Differential return from picking winning securities within a sector/category, or avoiding poor performers, relative to the benchmark.

Market Timing vs Selectivity

Market timing = anticipating market moves and shifting exposure accordingly; selectivity = picking securities that generate extra returns. Most studies show timing rarely adds value; results on selectivity are mixed.

Net Selectivity (Fama)

An absolute measure: annualised fund return minus risk-free yield, further reduced by (standardised expected market premium × total portfolio risk).
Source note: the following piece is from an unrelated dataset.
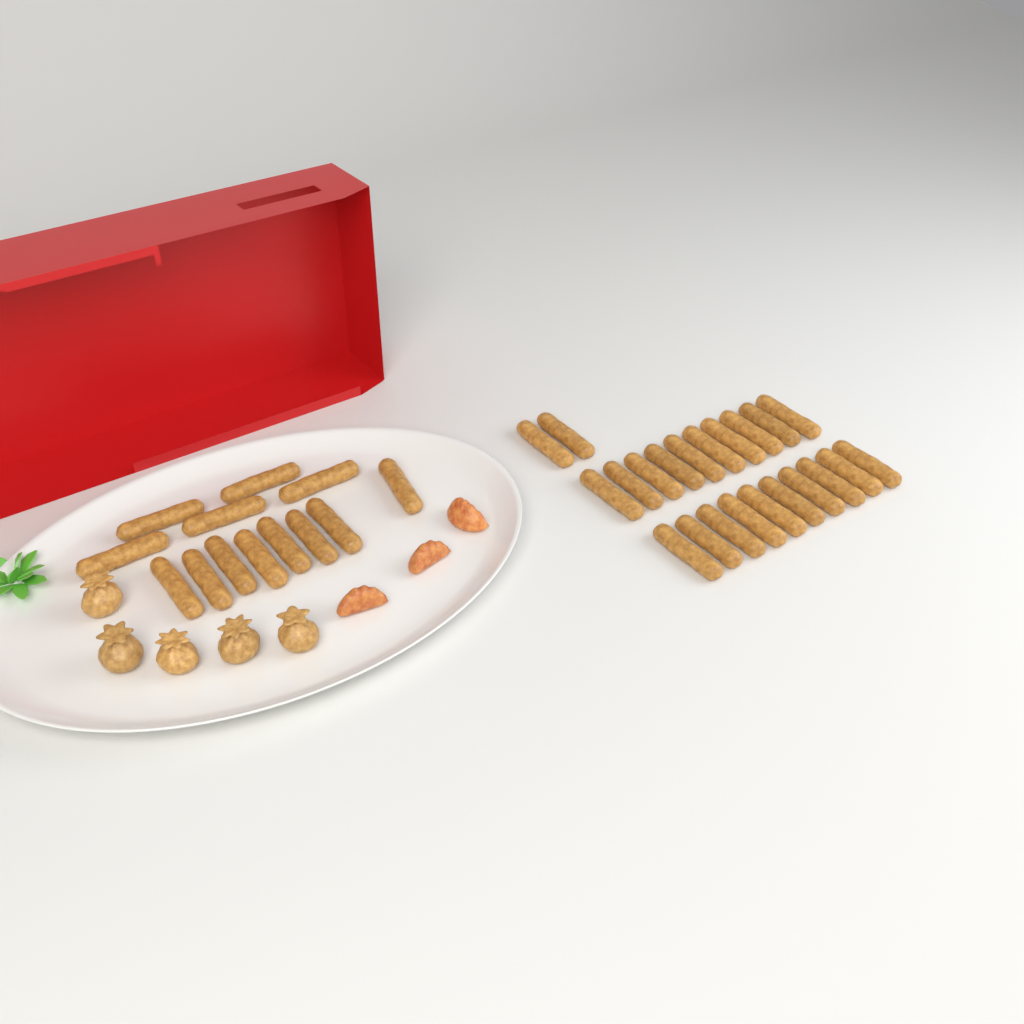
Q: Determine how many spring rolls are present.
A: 35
Shows the excess return earned that could not have been earned by simply holding the market portfolio.

16.6.5 Local vs Foreign Currency Returns (Currency Risk)

Worked Example — Currency-Adjusted Return

Indian investor invests Rs. 50 lacs in a US equity fund at ₹70/$. Fund earns 15%; INR appreciates to ₹65/$.
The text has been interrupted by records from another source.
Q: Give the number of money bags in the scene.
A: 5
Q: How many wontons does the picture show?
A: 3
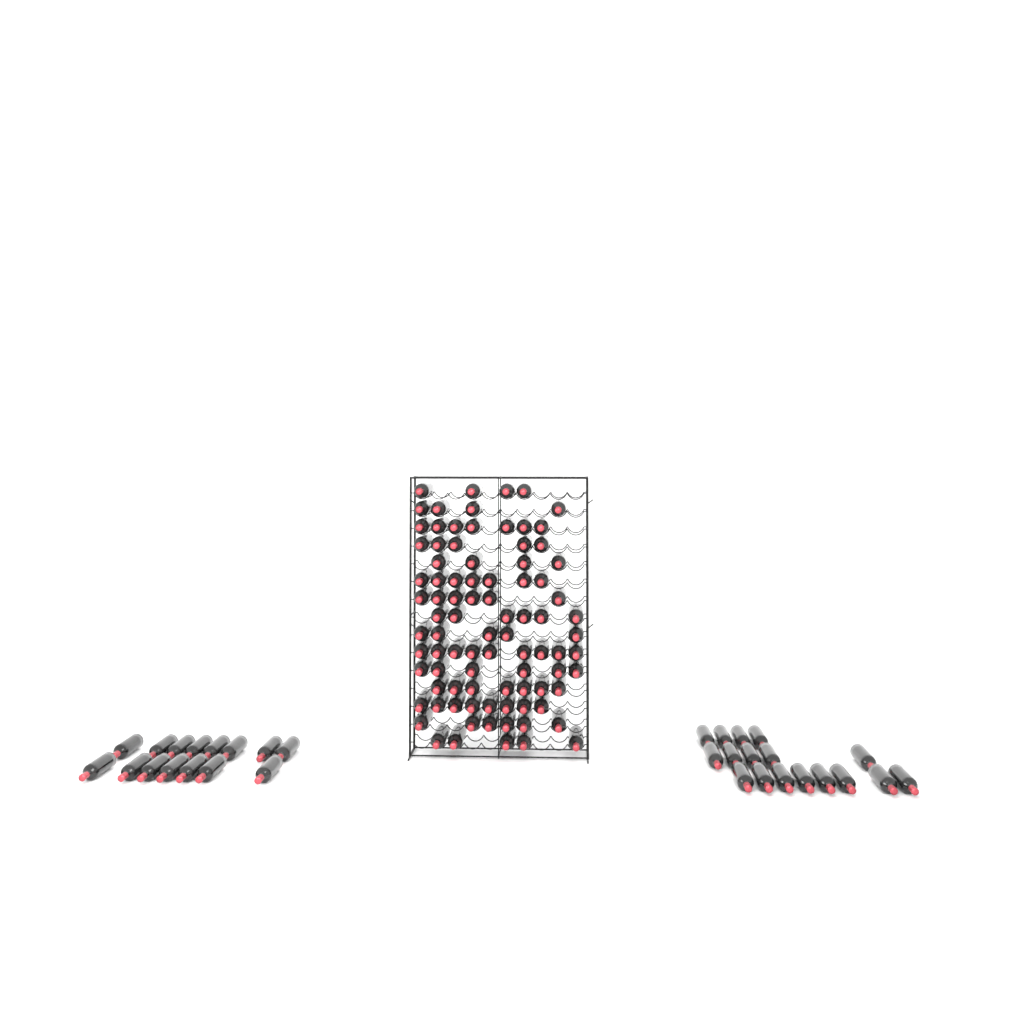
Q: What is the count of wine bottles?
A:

Capital in USD = 50,00,000 / 70 = $71,428.57

Value after 15% gain = 71,428.57 × 1.15 = $82,142.86

Value in INR = 82,142.86 × 65 = Rs. 53,39,285.62

Rupee return = (53,39,285.62 − 50,00,000)/50,00,000 ≈ 6.79% (not 15%) — the gap is explained by INR's appreciation from Rs. 70/$ to Rs. 65/$.

Note: in most cases INR depreciates against major currencies, which then ADDS to the rupee-return (e.g., part of gold's INR returns reflect INR depreciation, not just LBMA gold price moves).

Key Takeaways

  • HPR = (E−B)/B or (I+(E−B))/B; MWRR = IRR (sensitive to cash-flow timing); TWRR links sub-period wealth relatives and equals geometric return (SEBI mandates TWRR for PMS managers).
  • GMR ≤ AMR for multi-period returns; GMR is the right measure for long-run accumulation; AMR is the best single-period forecast.
  • CAGR = (A/P)^(1/t) − 1; Post-tax return = Pre-tax return × (1 − tax rate); cash drag must be incorporated in reported returns.
  • CAPM: Required Return = Rf + β(Rm−Rf); Jensen's Alpha = Actual Return − Required Return; Beta return rewards systematic risk, Alpha rewards manager skill/unsystematic risk.
  • Risk types: total (SD), downside (semi-SD), systematic/market (Beta), unsystematic (diversifiable), tracking error, liquidity, credit risk.
  • Sharpe = (Rp−Rf)/SD (total risk; best for non-diversified portfolios); Treynor = (Rp−Rf)/Beta (systematic risk; best for well-diversified portfolios); Sortino uses semi-SD (downside risk); Information Ratio uses tracking error.
  • A good benchmark is well-defined, investable, style-consistent, risk-matched and measurable; peer group/managers' universe analysis ranks similar portfolios.
  • Performance attribution splits return into benchmark-driven vs. differential (allocation effect + selection effect), and assesses skill vs. luck (incl. market timing vs. selectivity, net selectivity, and currency effects).

Self-Test Quiz

1. A portfolio has an annualized return of 10.50%, a risk-free rate of 5.50%, and an annualized standard deviation of 6.50%. What is its Sharpe Ratio?

2. Using the same portfolio (Rp = 10.50%, Rf = 5.50%) but with Beta = 1, what is the Treynor Ratio?

3. A portfolio earned 25% return when the market returned 15%, the portfolio's beta is 1.5, and the risk-free rate is 5%. What is the Jensen's Alpha?

4. Which risk-adjusted return measure is most appropriate for an investor whose overall wealth is already well-diversified (so unsystematic risk is minimal)?

5. An investment grows from Rs. 1,00,000 to Rs. 1,33,960 over 5 years. What is its CAGR (approximately)?